# Start with dfGP for real data

- check if noise is enough
- liklihood: observation specific noise

In [None]:
# REAL DATA EXPERIMENTS
# RUN WITH python run_real_experiments_dfGP.py
#               _                 _   _      
#              | |               | | (_)     
#    __ _ _ __ | |_ __ _ _ __ ___| |_ _  ___ 
#   / _` | '_ \| __/ _` | '__/ __| __| |/ __|
#  | (_| | | | | || (_| | | | (__| |_| | (__ 
#   \__,_|_| |_|\__\__,_|_|  \___|\__|_|\___|
# 
model_name = "dfGP"
from gpytorch_models import dfGP

# import configs to we can access the hypers with getattr
import configs
from configs import PATIENCE, MAX_NUM_EPOCHS, NUM_RUNS, WEIGHT_DECAY
from configs import TRACK_EMISSIONS_BOOL

# Reiterating import for visibility
MAX_NUM_EPOCHS = MAX_NUM_EPOCHS
NUM_RUNS = NUM_RUNS
NUM_RUNS = 1
WEIGHT_DECAY = WEIGHT_DECAY
PATIENCE = PATIENCE

# assign model-specific variable
MODEL_LEARNING_RATE = getattr(configs, f"{model_name}_REAL_LEARNING_RATE")
MODEL_REAL_RESULTS_DIR = getattr(configs, f"{model_name}_REAL_RESULTS_DIR")
import os
os.makedirs(MODEL_REAL_RESULTS_DIR, exist_ok = True)

# basics
import pandas as pd
import torch
import gpytorch

# universals 
from metrics import compute_divergence_field
from utils import set_seed, make_grid
import gc
import warnings
set_seed(42)

# setting device to GPU if available, else CPU
device = torch.device('cuda' if torch.cuda.is_available() else 'cpu')
# overwrite if needed: # device = 'cpu'
print('Using device:', device)
print()

### START TIMING ###
import time
start_time = time.time()  # Start timing after imports

### START TRACKING EXPERIMENT EMISSIONS ###
if TRACK_EMISSIONS_BOOL:
    from codecarbon import EmissionsTracker
    tracker = EmissionsTracker(project_name = "dfGP_real_experiments", output_dir = MODEL_REAL_RESULTS_DIR)
    tracker.start()

#############################
### LOOP 1 - over REGIONS ###
#############################

for region_name in ["region_lower_byrd", "region_mid_byrd", "region_upper_byrd"]:

    print(f"\nTraining for {region_name.upper()}...")

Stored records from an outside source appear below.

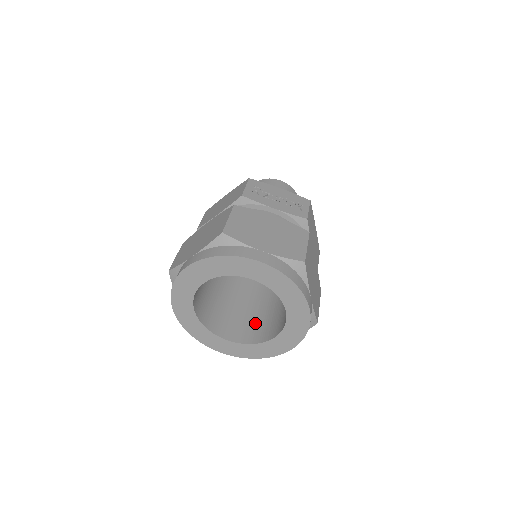
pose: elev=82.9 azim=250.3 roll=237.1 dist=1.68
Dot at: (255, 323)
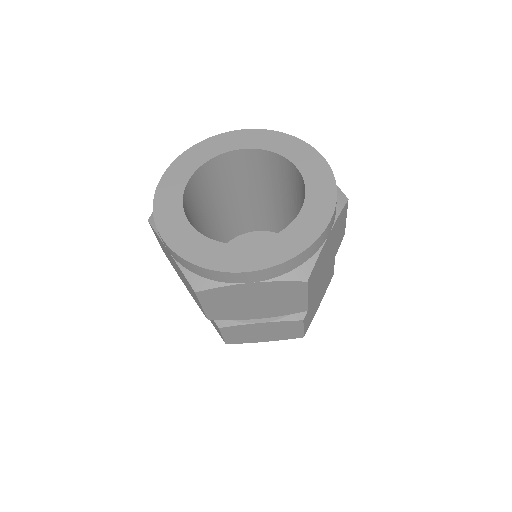
Dot at: occluded
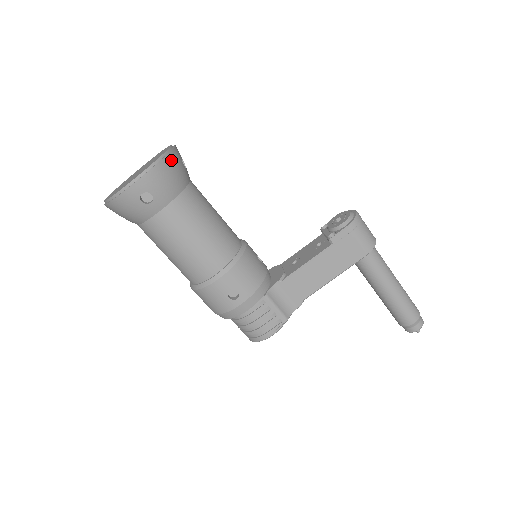
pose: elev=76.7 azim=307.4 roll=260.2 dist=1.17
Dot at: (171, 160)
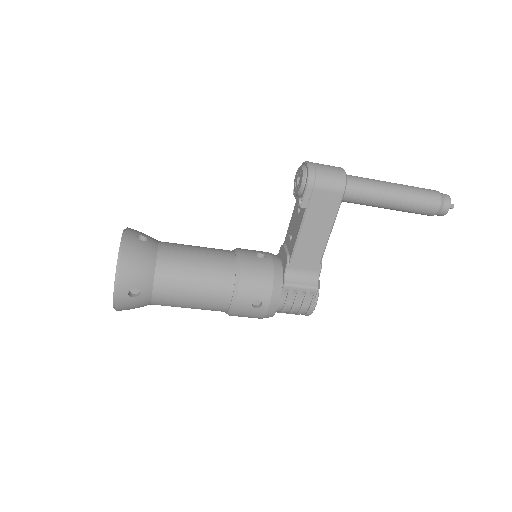
Dot at: (128, 252)
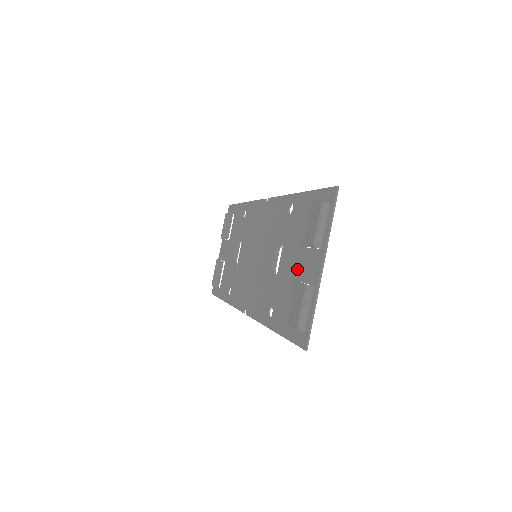
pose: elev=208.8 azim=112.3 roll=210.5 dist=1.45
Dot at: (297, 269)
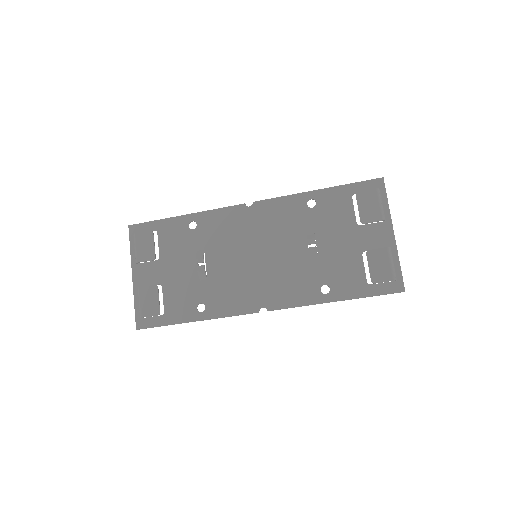
Dot at: (356, 243)
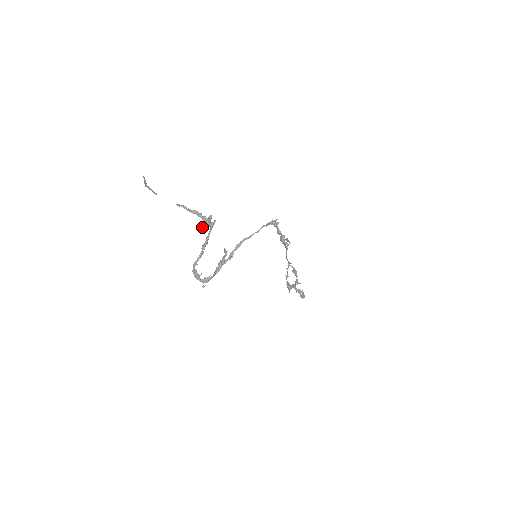
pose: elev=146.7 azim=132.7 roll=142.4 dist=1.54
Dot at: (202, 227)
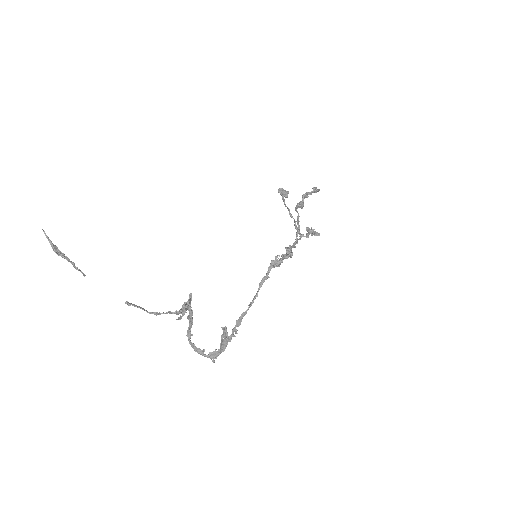
Dot at: (178, 319)
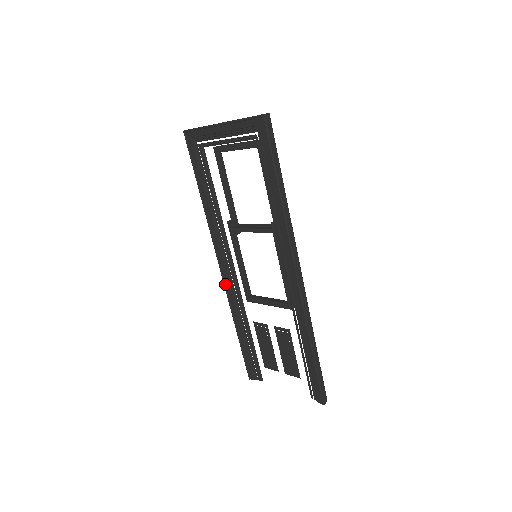
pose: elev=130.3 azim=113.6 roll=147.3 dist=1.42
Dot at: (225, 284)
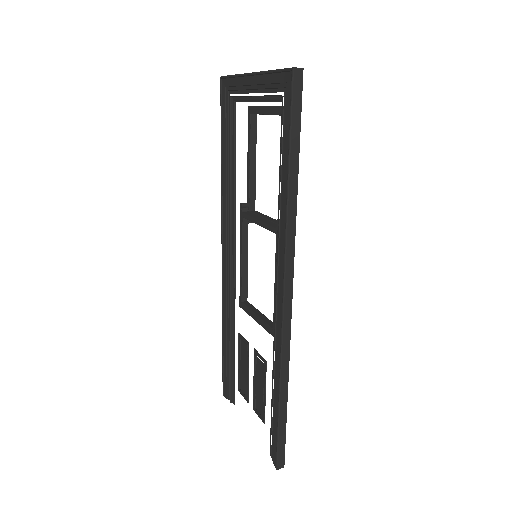
Dot at: (223, 277)
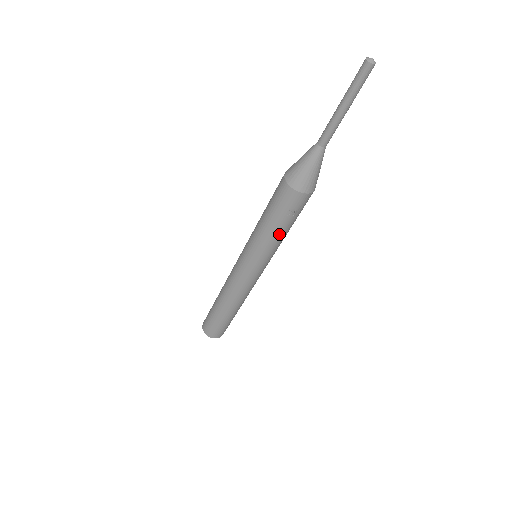
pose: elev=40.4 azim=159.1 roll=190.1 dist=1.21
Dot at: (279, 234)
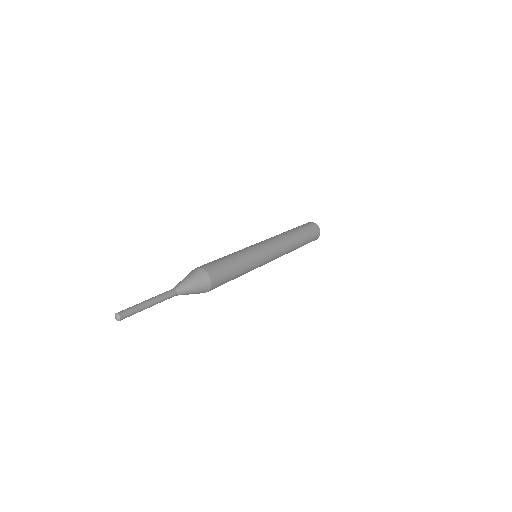
Dot at: occluded
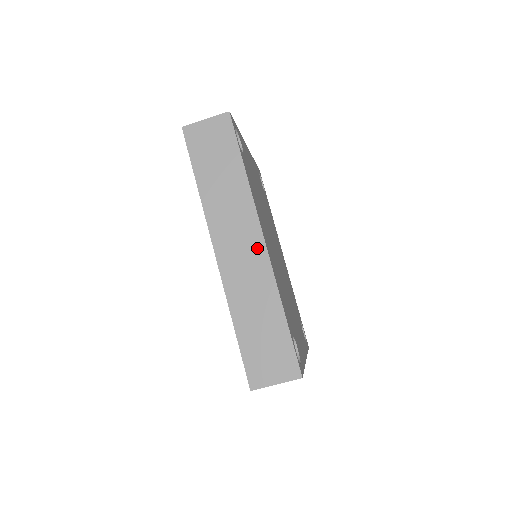
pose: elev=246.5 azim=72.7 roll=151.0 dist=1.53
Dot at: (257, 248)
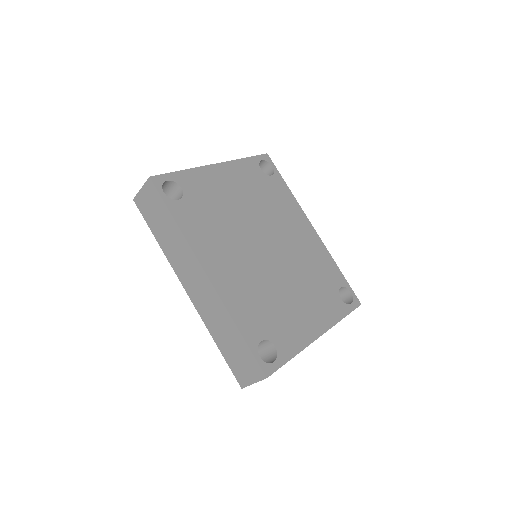
Dot at: (205, 282)
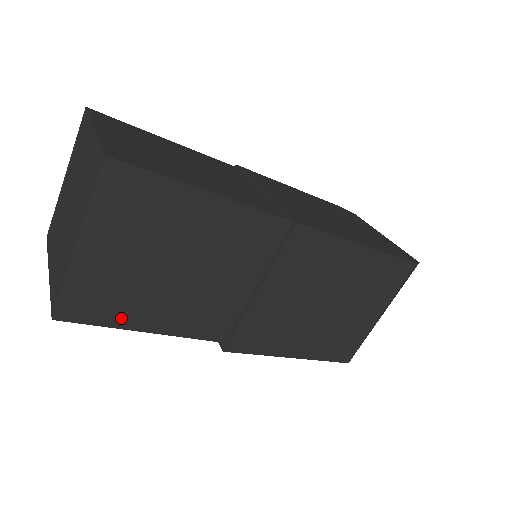
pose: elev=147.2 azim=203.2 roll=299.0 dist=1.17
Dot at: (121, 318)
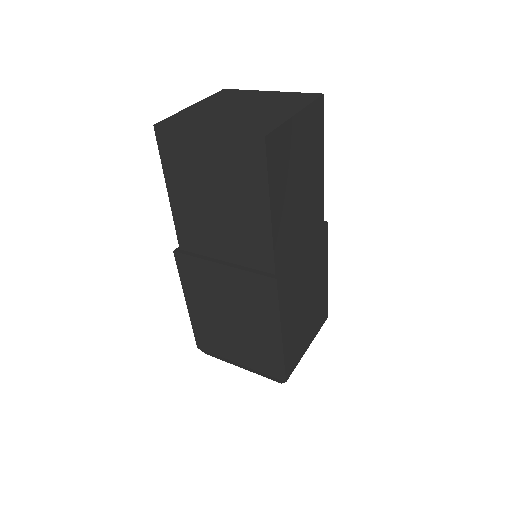
Dot at: (274, 183)
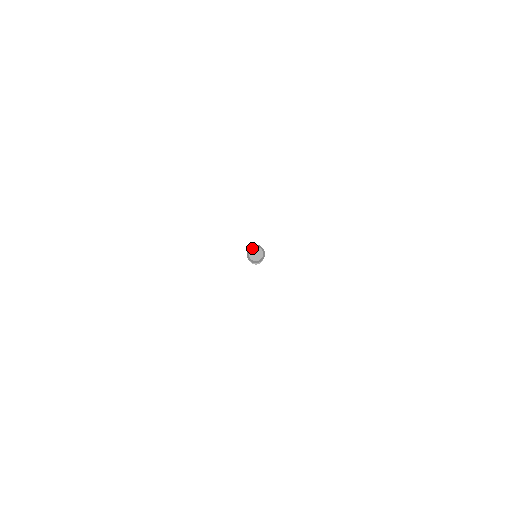
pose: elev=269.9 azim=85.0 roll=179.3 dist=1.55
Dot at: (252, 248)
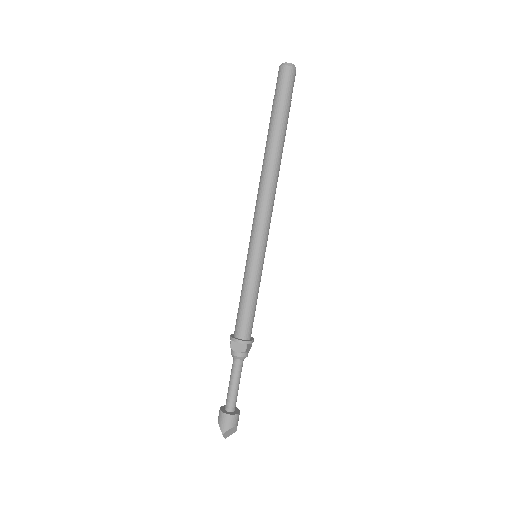
Dot at: occluded
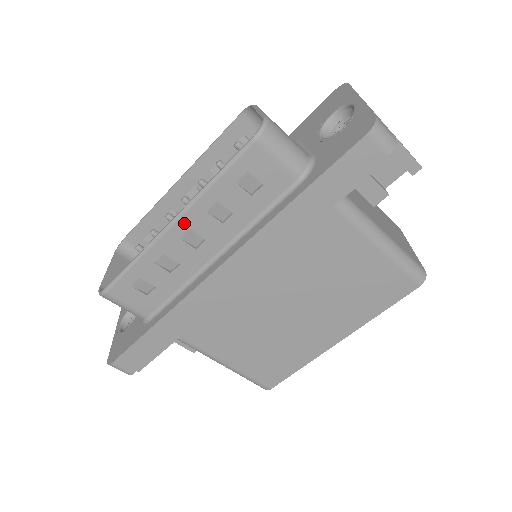
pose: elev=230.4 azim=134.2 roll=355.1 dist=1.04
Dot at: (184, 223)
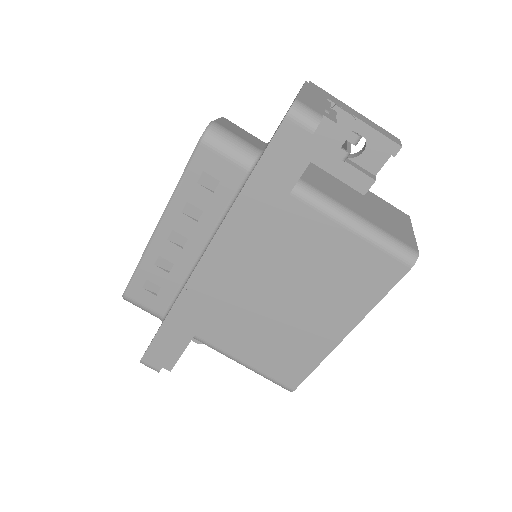
Dot at: (167, 225)
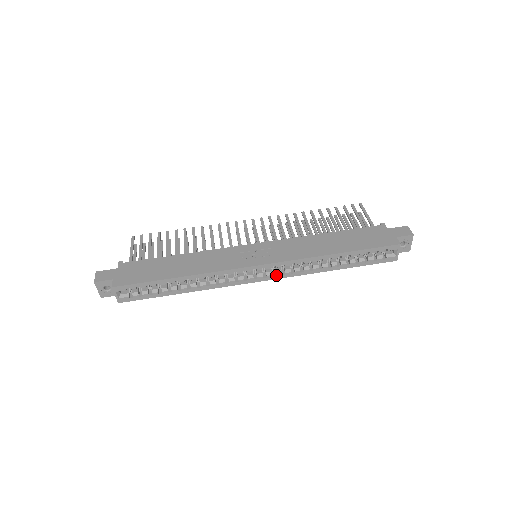
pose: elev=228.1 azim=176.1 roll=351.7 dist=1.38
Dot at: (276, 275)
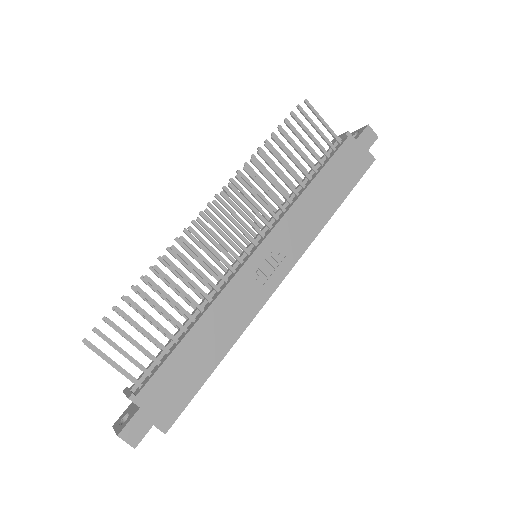
Dot at: occluded
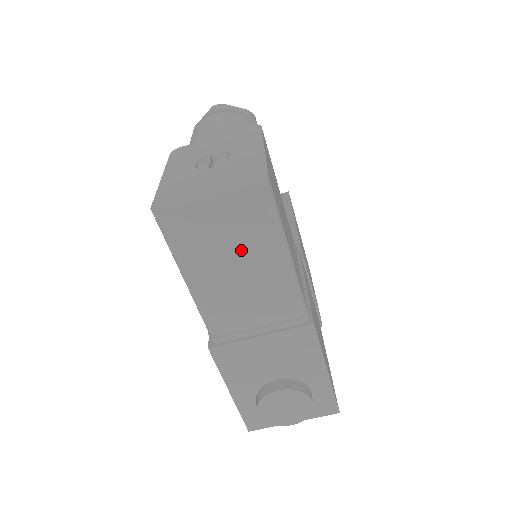
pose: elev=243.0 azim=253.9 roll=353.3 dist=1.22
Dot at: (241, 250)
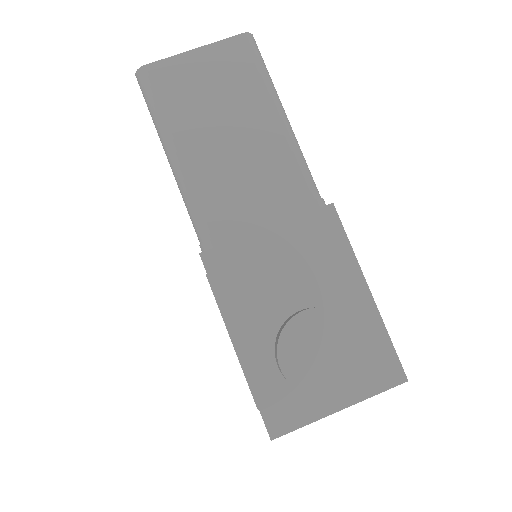
Dot at: (233, 108)
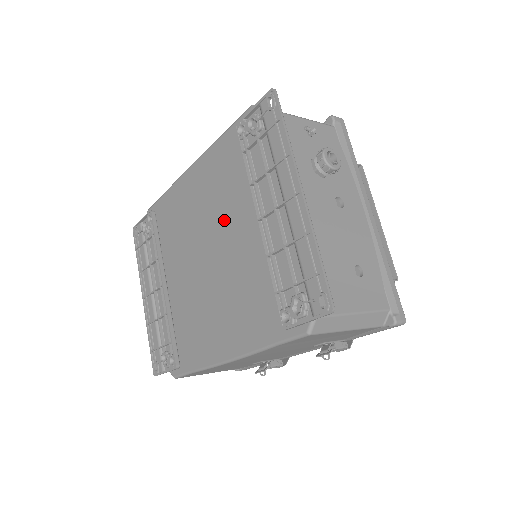
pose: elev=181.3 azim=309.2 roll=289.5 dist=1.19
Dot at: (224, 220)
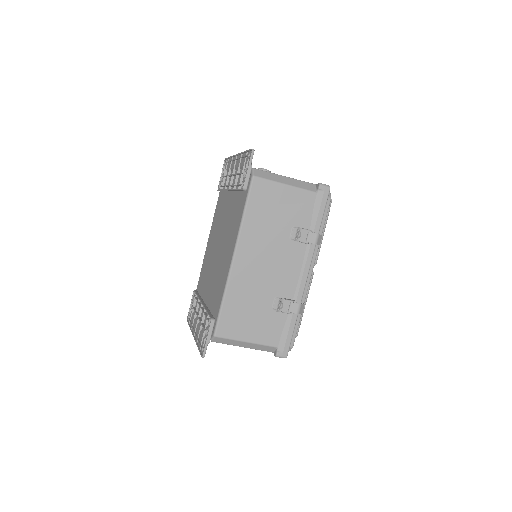
Dot at: (221, 222)
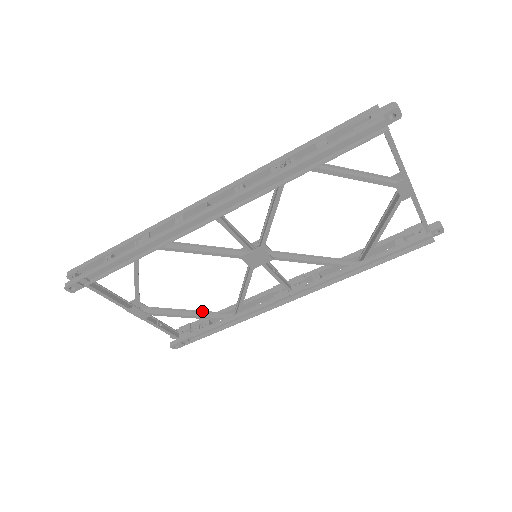
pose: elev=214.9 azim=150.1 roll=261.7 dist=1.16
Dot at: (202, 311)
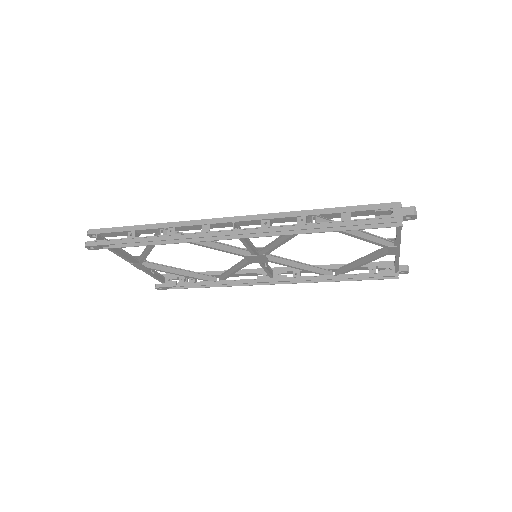
Dot at: (192, 271)
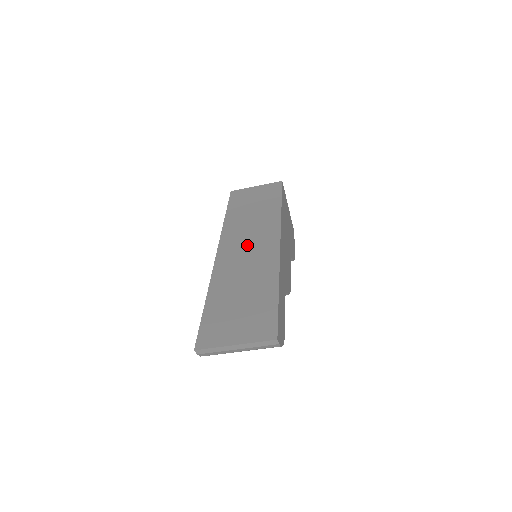
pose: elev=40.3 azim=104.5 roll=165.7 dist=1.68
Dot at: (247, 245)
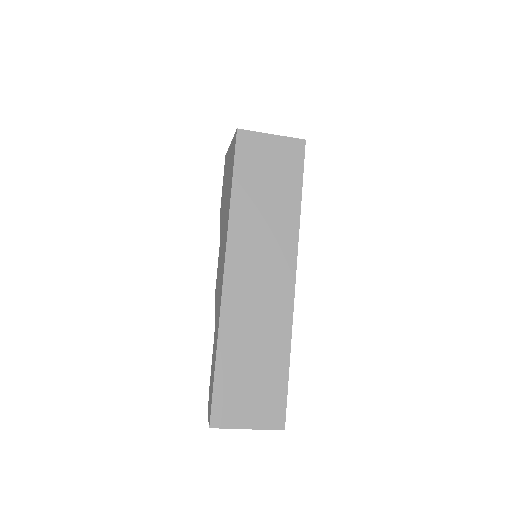
Dot at: (259, 273)
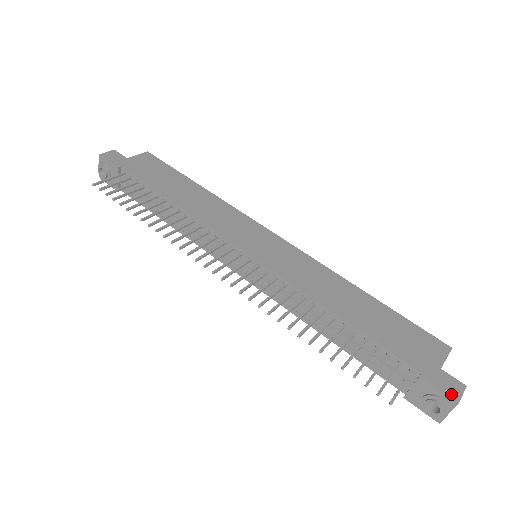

    # Store metrics for the current region (used for *metrics_summary* report and *metrics_per_run*)
    region_results = []

    ##########################################
    ### x_train & y_train, x_test & x_test ###
    ##########################################

    # define paths based on region_name
    path_to_training_tensor = "data/real_data/" + region_name + "_train_tensor.pt"
    path_to_test_tensor = "data/real_data/" + region_name + "_test_tensor.pt"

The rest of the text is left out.